-- EXERCISE REQUIREMENTS --
The result should be an exact copy of the entries below, free of pictures.

Screenshot and code edit data:
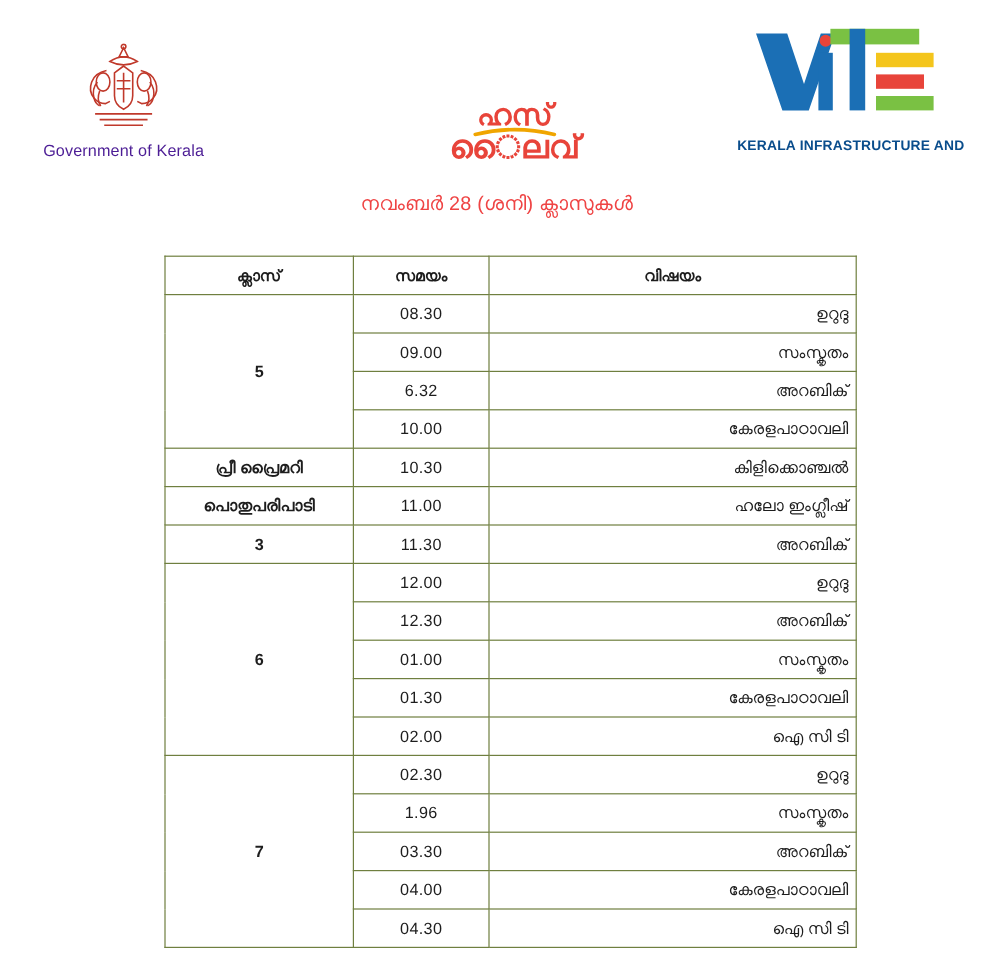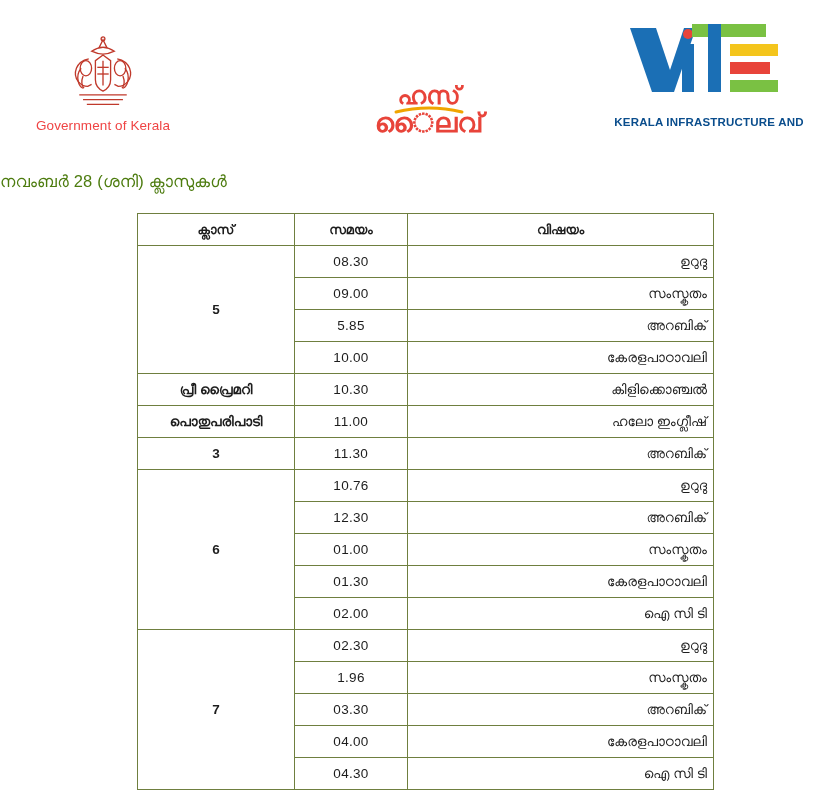--- a/index.html
+++ b/index.html
@@ -38,7 +38,7 @@
   }
   .gov-label {
     font-size: 13.5px;
-    color: #ef4444;
+    color: #4c1d95;
     letter-spacing: 0.1px;
   }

-- SOLVED EXERCISE --
--- a/index.html
+++ b/index.html
@@ -38,7 +38,7 @@
   }
   .gov-label {
     font-size: 13.5px;
-    color: #ef4444;
+    color: #4c1d95;
     letter-spacing: 0.1px;
   }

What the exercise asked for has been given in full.